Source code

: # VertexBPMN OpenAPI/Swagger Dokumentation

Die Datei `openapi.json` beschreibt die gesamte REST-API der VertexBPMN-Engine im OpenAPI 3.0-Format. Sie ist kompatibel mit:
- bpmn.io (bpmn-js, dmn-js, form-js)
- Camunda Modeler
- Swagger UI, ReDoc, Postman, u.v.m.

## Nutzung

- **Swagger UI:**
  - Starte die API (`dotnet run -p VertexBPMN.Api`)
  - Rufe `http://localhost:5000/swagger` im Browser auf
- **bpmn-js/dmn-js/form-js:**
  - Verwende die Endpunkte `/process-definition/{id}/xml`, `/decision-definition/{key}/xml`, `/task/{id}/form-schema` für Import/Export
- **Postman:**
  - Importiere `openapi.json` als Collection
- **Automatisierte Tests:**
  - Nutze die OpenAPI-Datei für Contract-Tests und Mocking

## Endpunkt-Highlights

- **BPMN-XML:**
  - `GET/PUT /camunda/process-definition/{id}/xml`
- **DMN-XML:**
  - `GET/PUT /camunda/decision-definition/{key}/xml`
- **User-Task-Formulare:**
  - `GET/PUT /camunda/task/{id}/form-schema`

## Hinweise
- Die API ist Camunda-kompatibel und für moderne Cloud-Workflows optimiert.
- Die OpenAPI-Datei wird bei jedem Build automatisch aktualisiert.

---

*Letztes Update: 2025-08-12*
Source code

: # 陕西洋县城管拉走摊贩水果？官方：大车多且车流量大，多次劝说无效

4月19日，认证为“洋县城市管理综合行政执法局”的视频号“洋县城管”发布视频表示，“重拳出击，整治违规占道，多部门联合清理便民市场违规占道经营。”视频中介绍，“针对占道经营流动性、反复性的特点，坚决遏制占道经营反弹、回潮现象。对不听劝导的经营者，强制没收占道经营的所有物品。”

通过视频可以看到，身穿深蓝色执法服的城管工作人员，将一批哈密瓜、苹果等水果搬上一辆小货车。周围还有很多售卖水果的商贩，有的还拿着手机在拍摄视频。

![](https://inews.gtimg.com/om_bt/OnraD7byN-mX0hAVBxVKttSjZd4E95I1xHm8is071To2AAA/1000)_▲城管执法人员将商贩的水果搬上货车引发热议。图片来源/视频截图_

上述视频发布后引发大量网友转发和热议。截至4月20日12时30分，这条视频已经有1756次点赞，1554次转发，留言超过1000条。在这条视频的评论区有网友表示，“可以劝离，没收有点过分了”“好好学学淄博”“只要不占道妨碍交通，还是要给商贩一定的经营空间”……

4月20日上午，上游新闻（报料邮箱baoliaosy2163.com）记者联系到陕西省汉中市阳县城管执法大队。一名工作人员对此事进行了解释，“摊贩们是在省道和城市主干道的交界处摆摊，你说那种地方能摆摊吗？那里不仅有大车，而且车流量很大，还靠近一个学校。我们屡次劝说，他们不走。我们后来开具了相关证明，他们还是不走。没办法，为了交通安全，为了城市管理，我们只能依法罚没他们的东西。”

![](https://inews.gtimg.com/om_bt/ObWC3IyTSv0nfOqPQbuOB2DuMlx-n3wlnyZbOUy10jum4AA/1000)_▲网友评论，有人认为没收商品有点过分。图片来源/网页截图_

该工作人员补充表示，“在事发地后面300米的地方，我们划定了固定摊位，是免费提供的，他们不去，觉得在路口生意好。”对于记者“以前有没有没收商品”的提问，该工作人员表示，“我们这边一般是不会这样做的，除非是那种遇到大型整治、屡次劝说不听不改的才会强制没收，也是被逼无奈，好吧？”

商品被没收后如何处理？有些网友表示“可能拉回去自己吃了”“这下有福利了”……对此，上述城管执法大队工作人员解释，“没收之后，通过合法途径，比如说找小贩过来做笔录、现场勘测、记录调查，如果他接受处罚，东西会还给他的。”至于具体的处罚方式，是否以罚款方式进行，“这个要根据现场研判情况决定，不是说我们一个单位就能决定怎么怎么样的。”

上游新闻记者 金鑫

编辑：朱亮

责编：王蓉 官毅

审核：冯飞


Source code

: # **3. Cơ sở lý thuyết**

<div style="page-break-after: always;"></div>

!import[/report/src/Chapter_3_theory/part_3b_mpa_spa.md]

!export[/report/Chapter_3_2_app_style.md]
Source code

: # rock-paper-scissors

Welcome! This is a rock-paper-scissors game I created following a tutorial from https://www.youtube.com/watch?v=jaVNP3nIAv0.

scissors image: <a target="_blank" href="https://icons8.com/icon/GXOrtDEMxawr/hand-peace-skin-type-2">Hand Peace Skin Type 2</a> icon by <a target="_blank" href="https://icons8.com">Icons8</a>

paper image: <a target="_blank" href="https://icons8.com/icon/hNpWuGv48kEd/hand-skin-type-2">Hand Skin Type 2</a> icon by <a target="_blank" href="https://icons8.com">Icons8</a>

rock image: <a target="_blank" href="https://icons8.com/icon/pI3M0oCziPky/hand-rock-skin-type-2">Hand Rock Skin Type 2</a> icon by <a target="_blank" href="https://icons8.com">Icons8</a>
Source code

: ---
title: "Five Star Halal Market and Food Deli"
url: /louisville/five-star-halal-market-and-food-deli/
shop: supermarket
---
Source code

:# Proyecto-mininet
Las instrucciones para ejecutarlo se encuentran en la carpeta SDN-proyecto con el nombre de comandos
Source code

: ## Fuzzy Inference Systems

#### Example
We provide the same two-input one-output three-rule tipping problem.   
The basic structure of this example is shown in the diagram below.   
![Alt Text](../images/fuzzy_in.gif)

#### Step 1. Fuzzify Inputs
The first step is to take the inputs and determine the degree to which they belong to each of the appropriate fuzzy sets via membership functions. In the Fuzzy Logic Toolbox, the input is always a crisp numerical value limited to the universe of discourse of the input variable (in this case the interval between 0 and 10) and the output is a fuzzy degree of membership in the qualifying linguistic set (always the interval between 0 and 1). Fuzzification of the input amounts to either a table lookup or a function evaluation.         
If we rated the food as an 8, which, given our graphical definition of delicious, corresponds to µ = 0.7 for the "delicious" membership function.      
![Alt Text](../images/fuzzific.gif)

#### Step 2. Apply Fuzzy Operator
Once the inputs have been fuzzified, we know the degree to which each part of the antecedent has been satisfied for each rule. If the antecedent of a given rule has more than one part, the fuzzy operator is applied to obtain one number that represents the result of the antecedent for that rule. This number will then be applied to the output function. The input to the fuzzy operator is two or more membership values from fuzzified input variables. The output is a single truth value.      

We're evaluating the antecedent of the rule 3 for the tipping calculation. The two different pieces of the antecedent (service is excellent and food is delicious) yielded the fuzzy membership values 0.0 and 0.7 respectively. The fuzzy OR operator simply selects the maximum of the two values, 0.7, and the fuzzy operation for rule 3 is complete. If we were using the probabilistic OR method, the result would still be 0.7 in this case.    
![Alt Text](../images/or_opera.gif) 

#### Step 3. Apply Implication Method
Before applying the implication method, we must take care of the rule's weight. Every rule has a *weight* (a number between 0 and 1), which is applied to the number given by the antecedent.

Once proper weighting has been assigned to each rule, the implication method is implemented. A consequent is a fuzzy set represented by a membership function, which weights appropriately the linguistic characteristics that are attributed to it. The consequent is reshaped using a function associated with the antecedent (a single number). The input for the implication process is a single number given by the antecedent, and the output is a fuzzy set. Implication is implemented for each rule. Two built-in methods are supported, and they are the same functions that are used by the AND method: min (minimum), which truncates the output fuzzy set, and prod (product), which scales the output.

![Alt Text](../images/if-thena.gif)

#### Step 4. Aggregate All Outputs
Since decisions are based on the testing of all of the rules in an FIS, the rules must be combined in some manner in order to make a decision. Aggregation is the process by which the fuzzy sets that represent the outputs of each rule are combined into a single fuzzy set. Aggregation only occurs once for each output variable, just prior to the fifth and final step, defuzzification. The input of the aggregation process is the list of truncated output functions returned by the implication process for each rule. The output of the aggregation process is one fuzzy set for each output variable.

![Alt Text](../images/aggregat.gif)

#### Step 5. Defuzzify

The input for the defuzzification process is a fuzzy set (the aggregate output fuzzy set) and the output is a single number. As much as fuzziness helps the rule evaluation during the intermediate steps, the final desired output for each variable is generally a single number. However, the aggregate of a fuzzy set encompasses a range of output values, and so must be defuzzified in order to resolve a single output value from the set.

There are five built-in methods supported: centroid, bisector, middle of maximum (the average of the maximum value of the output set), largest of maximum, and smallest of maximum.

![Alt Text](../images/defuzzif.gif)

= = = =

-- ASSIGNMENT --
From the listing above, return the lines starting at the one with "If we rated" and ending at the one with "Once the inputs", both kept, exactly as they appear and nothing more.

-- RESPONSE AREA --
If we rated the food as an 8, which, given our graphical definition of delicious, corresponds to µ = 0.7 for the "delicious" membership function.      
![Alt Text](../images/fuzzific.gif)

#### Step 2. Apply Fuzzy Operator
Once the inputs have been fuzzified, we know the degree to which each part of the antecedent has been satisfied for each rule. If the antecedent of a given rule has more than one part, the fuzzy operator is applied to obtain one number that represents the result of the antecedent for that rule. This number will then be applied to the output function. The input to the fuzzy operator is two or more membership values from fuzzified input variables. The output is a single truth value.      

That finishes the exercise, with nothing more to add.